What is expected >>
Pictures are to be left out; every line from the one with "Implement Owners as" through the end of the data must be transcribed exactly.

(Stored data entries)
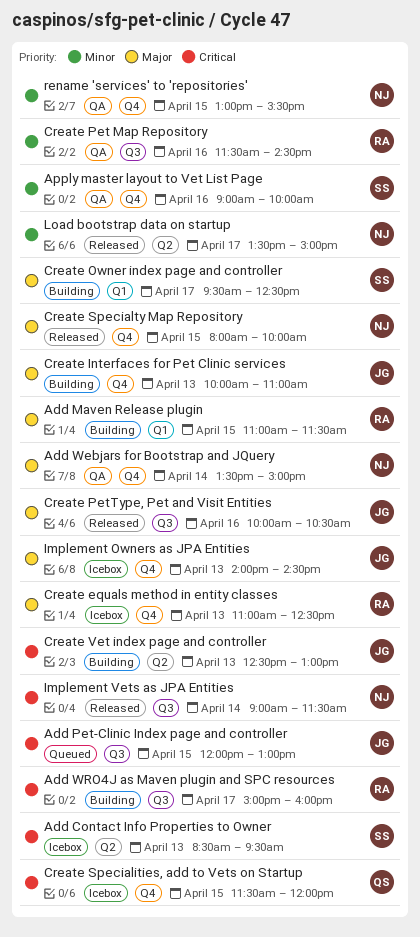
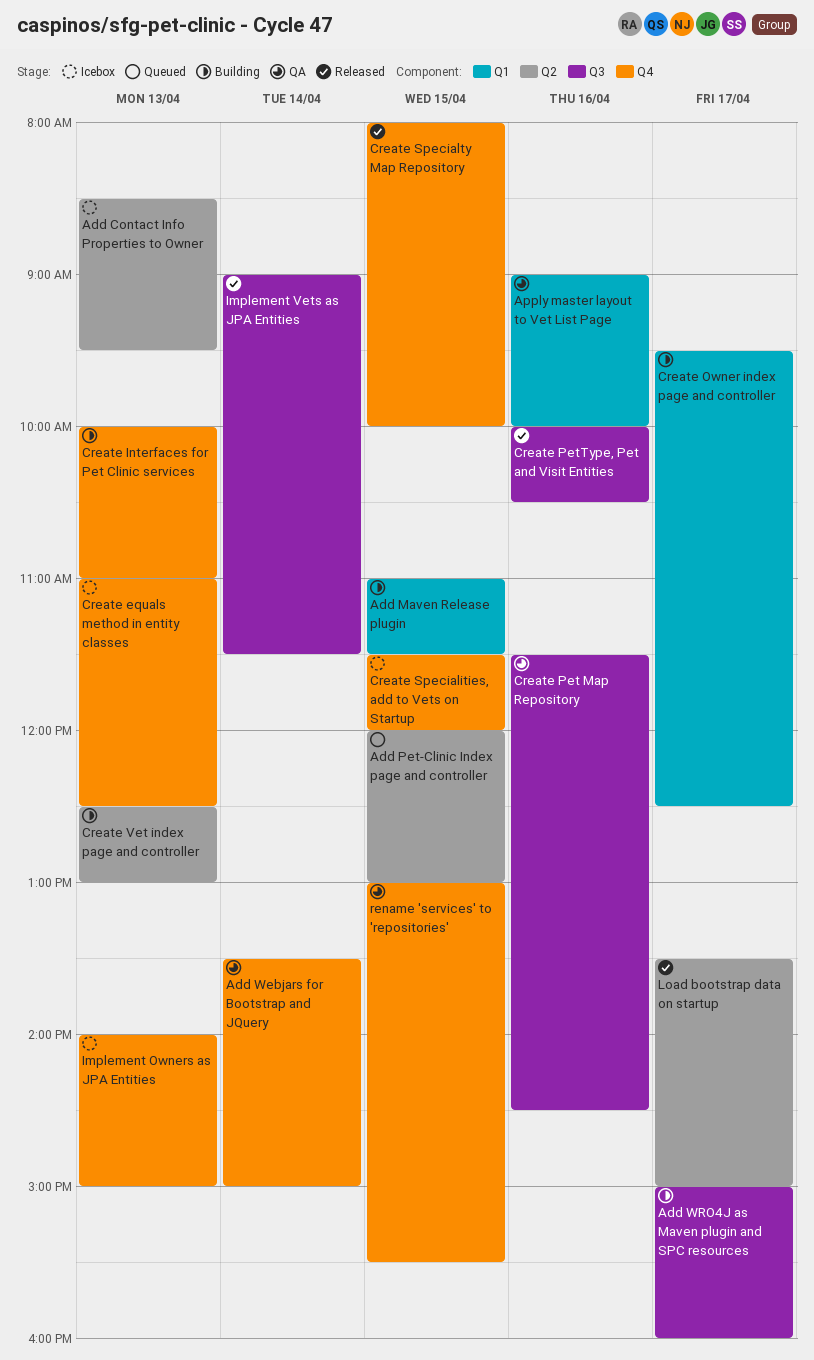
Add Pet-Clinic Index page and controller, label: Q3 -> Q2
Apply master layout to Vet List Page, label: Q4 -> Q1
Implement Owners as JPA Entities, ends: 14:30 -> 15:00

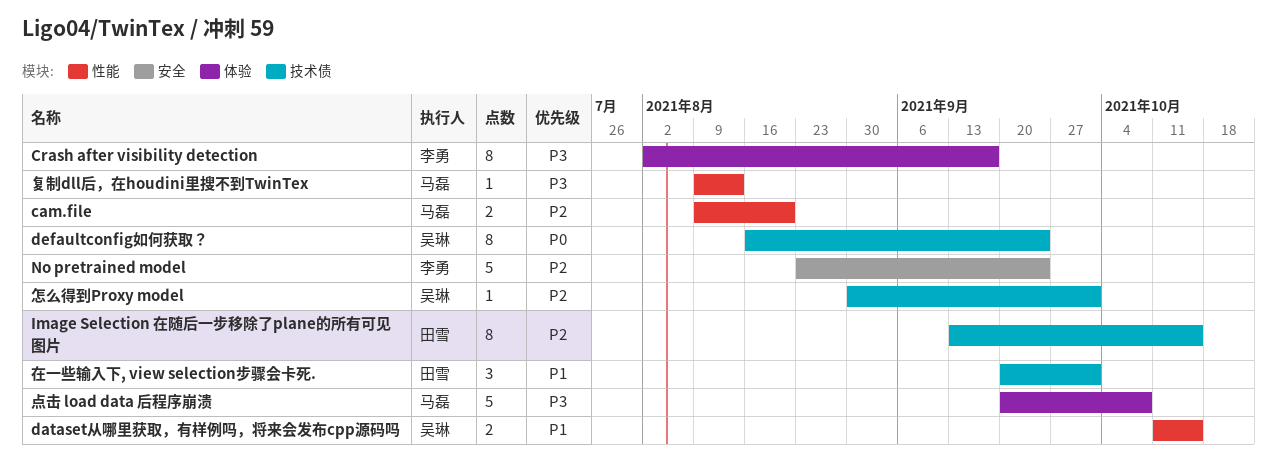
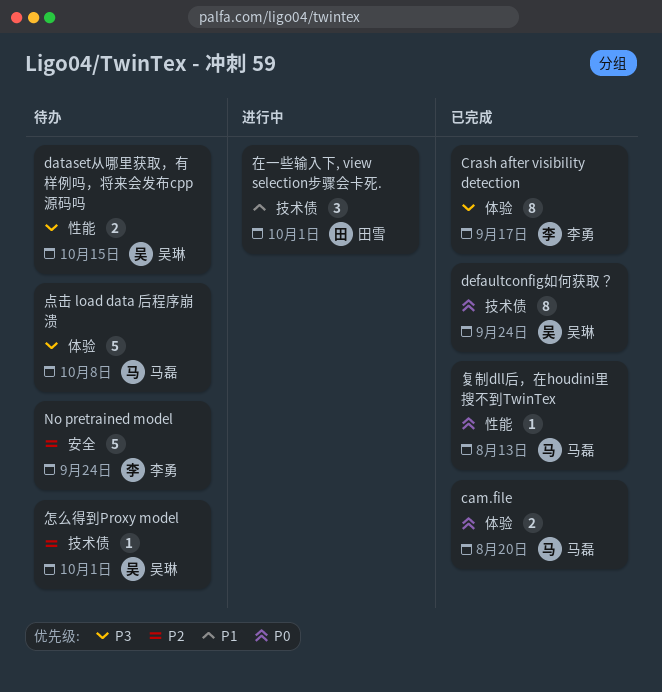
cam.file, priority: P2 -> P0
cam.file, label: 性能 -> 体验
dataset从哪里获取，有样例吗，将来会发布cpp源码吗, priority: P1 -> P3
Image Selection 在随后一步移除了plane的所有可见图片: present -> none
复制dll后，在houdini里搜不到TwinTex, priority: P3 -> P0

Exercise solution >>
Implement Owners as JPA Entities, ends: 14:30 -> 15:00

cam.file, priority: P2 -> P0
cam.file, label: 性能 -> 体验
dataset从哪里获取，有样例吗，将来会发布cpp源码吗, priority: P1 -> P3
Image Selection 在随后一步移除了plane的所有可见图片: present -> none
复制dll后，在houdini里搜不到TwinTex, priority: P3 -> P0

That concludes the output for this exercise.